Exercise goal :: Each line of the entries below that includes "input" belongs in your answer.

Supplied information ::
=== Begin Enclosure ===

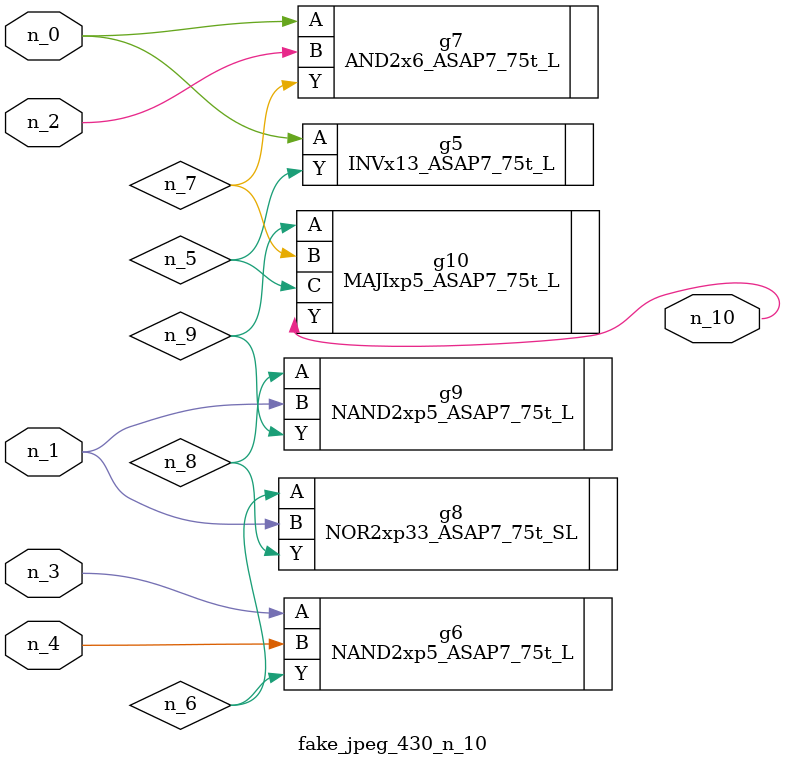
<source format=v>
module fake_jpeg_430_n_10 (n_3, n_2, n_1, n_0, n_4, n_10);

input n_3;
input n_2;
input n_1;
input n_0;
input n_4;

output n_10;

wire n_8;
wire n_9;
wire n_6;
wire n_5;
wire n_7;

INVx13_ASAP7_75t_L g5 ( 
.A(n_0),
.Y(n_5)
);

NAND2xp5_ASAP7_75t_L g6 ( 
.A(n_3),
.B(n_4),
.Y(n_6)
);

AND2x6_ASAP7_75t_L g7 ( 
.A(n_0),
.B(n_2),
.Y(n_7)
);

NOR2xp33_ASAP7_75t_SL g8 ( 
.A(n_6),
.B(n_1),
.Y(n_8)
);

NAND2xp5_ASAP7_75t_L g9 ( 
.A(n_8),
.B(n_1),
.Y(n_9)
);

MAJIxp5_ASAP7_75t_L g10 ( 
.A(n_9),
.B(n_7),
.C(n_5),
.Y(n_10)
);


endmodule
</source>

=== End Enclosure ===

Written reply ::
input n_3;
input n_2;
input n_1;
input n_0;
input n_4;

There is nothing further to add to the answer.